Selbst der Bischof der Evangelischen Kirche A.B in Rumänien, Reinhart Guib, ließ es sich nicht nehmen, gemeinsam mit seiner Gattin, persönlich vom Zeidner Pfarrer Andreas Hartig zu verabschieden. Am Spätnachmittag des letzten Augustsonntags nach dem Besuch des traditionellen Bartholomäusfestes in Kronstadt – auf dem Weg Richtung Hermannstadt – schaute der oberste Hirte der evangelischen Siebenbürger Sachsen in der Stadt unter dem Zeidner Berg vorbei, um Andreas Hartig alles Gute auf seinem Lebensweg und einen guten Start in der neuen Pfarrei in Linz zu wünschen.

Ende August hatte Andreas Hartig den letzten großen Auftritt in seiner Kirche in Zeiden. Fast auf den Tag genau vor 12 Jahren hielt er seine erste Predigt als Pfarrer in Zeiden. Es waren sicherlich keine einfachen Jahre für den jungen Pfarrer, in denen so viel passierte, und in denen er sich zu einem großartigen Pfarrer und Verwalter der Anliegen der evangelischen Kirche von Zeiden entwickelte.

Die Krönung seines Abgangs hätte die Fertigstellung der Renovierungsarbeiten am Turm sein können, was ihm Kurator Peter Foof in seiner Dankes-Abschiedsrede in diesem letzten Gottesdienst so gerne wünschte. Bis zur allerletzten Minute seines Aufenthaltes in Zeiden telefonierte der Pfarrer noch mit Baumenschen, versuchte alles abzuklären, damit der Turm wenigstens bis zum Herbst fertig wird – eigentlich sollte er sich im Sommer längst im neuen Gewande präsentieren.

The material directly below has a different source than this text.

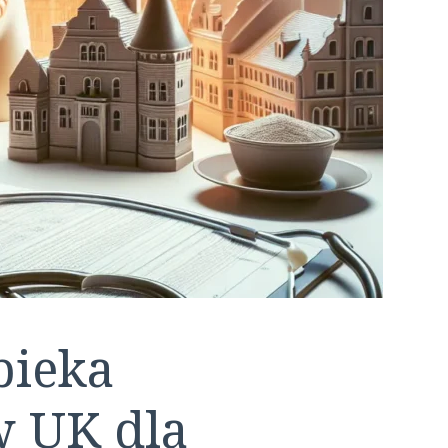
pieka
w UK dla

Kurator Foof hob in seiner kurzen Ansprache im sehr gut besuchten Gottesdienst – über 120 Besucher wurden gezählt -  die gute Zusammenarbeit des Pfarrers mit dem Presbyterium hervor, dass die Abstimmung zwischen der Gemeindevertretung und dem Pfarrer tadellos funktionierte. Am Ende seiner Rede konnte der Kurator es sich dann nicht verkneifen, den anwesenden Bischofsvikar und Dechanten Dr. Daniel Zikeli aufzufordern, die Bemühungen nach einer Nachfolge aktiv anzugehen, um nicht wieder zwei Jahre zu warten – wie es in der Zeit vor Hartigs Start der Fall war.

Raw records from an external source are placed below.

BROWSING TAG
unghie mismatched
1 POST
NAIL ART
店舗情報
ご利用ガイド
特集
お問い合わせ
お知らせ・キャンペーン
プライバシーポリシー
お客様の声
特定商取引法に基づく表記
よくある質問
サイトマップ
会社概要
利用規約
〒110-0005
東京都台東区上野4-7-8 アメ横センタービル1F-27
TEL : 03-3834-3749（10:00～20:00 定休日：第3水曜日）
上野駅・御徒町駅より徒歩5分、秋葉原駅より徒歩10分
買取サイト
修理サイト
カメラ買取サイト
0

Zikeli zeigte in seiner Rede einerseits Verständnis für den Weggang des Pfarrers, andererseits sei er traurig, dass man sich von einem Kollegen verabschiede, der „leidenschaftlich und gewissenhaft“ seinen Dienst ausgeübt habe. Immerhin könne Hartig auf eine „schöne Zeit zurückblicken“. Hartigs Kollege von der ungarischen evangelisch-lutherischen Kirche aus dem Nachbarort Krebsbach (Crizbav), Nimrod Bencze, empfindet vor allem Dankbarkeit, dass seine Mitglieder Unterschlupf in so einem schönen Gotteshaus gefunden haben und lobte die sehr herzliche Zusammenarbeit der beiden Geistlichen.

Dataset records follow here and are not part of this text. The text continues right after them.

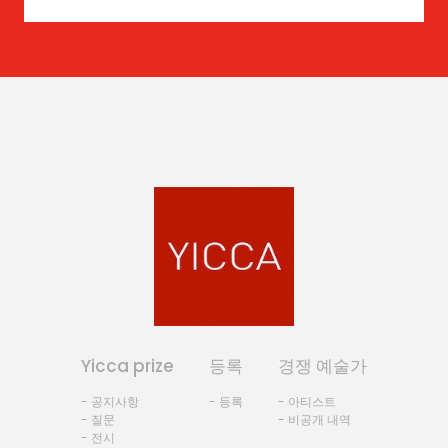
Yicca prize
등록
경쟁 예술가
- 공지사항
- 등록
- 아티스트
- 질문
- 비공개 내역
- 전시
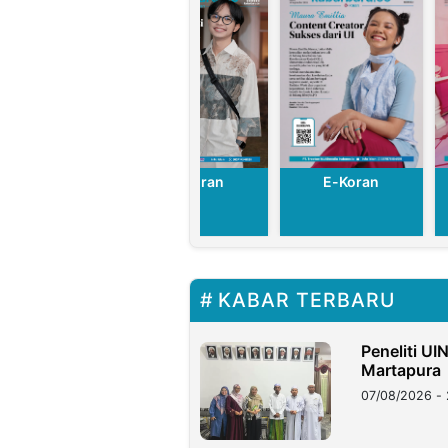
E-Koran
E-Koran
E-Koran
KABAR TERBARU
Peneliti UI
Martapura
07/08/2026 - 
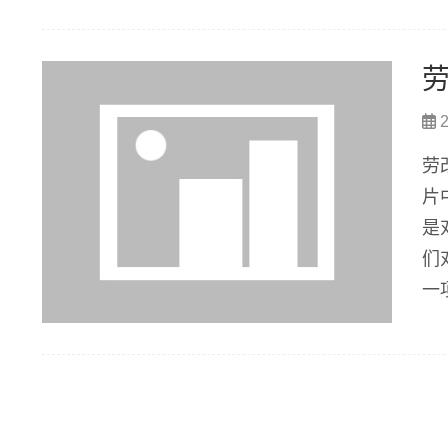
了
2
劳
片
是
们
一
着
解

Nun war es an den weltlichen Rednern, Hartig zu würdigen. Als erstes erinnerte der Nachbarvater der Zeidner in Deutschland (und gleichzeitig Vorsitzender des Verbandes der Siebenbürger Sachsen außerhalb Rumäniens), Rainer Lehni, an die verschiedenen Jobs, die der Pfarrer zu erledigen hatte – natürlich von den seelsorgerlichen bis hin zu ständig zunehmende Verwaltungs- und organisatorische Aufgaben. Darüber hinaus war er ein sehr beliebter Religionslehrer, der mit den Jugendlichen gut umgehen konnte. Das galt aber auch für den Traktor, den er souverän beherrschte, wenn es darum ging, die großen Rasenflächen in seinem Garten, im Friedhof und im Kirchhof zu mähen. Und nicht zu vergessen den professionellen Umgang mit dem Klavier und anderen Instrumenten. Musik ist seine Leidenschaft wie in seiner ganzen Familie, wie er mal so nebenbei erwähnte. Lehni betonte allerdings zurecht, dass für ihn vor allem die ungewöhnlich gute Zusammenarbeit zwischen der Zeidner Nachbarschaft in Deutschland und dem Pfarrer besonders hervorzuheben ist.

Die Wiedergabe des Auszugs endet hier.